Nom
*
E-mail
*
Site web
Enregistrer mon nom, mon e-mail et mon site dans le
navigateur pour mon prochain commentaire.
------------------------------------------------------------------------
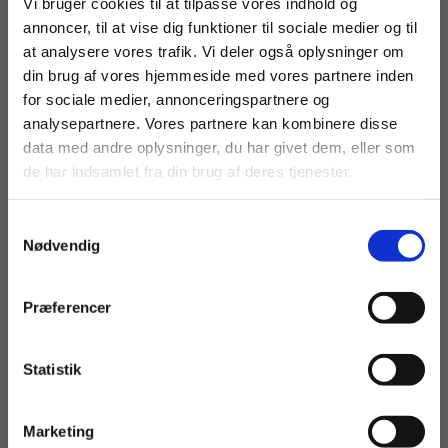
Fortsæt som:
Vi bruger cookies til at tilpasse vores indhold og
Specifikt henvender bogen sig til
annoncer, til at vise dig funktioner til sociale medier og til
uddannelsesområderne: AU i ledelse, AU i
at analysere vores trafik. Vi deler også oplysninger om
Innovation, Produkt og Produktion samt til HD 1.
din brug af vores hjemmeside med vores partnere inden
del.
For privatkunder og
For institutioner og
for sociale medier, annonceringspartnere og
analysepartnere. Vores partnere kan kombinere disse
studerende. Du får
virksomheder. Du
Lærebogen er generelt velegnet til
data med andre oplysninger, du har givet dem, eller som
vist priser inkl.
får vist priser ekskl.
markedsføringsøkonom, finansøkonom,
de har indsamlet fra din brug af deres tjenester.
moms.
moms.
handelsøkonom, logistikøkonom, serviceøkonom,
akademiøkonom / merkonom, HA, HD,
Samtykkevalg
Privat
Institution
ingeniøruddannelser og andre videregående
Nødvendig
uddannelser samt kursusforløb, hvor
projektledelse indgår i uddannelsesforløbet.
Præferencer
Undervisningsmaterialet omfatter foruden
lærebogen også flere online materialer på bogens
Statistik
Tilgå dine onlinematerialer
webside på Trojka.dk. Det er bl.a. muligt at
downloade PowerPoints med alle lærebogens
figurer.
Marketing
------------------------------------------------------------------------
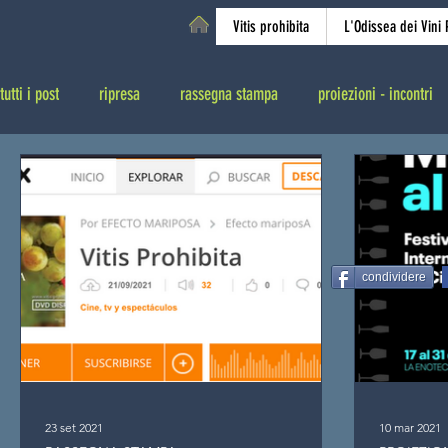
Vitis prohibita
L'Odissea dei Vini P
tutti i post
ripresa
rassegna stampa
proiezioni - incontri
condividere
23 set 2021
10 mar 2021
------------------------------------------------------------------------
Work required:
In the data above, which lines lie between the line with "rassegna stampa" and the line with "10 mar 2021", inclusive? Print those lines exactly and nothing else.

Output for this exercise:
rassegna stampa
proiezioni - incontri
condividere
23 set 2021
10 mar 2021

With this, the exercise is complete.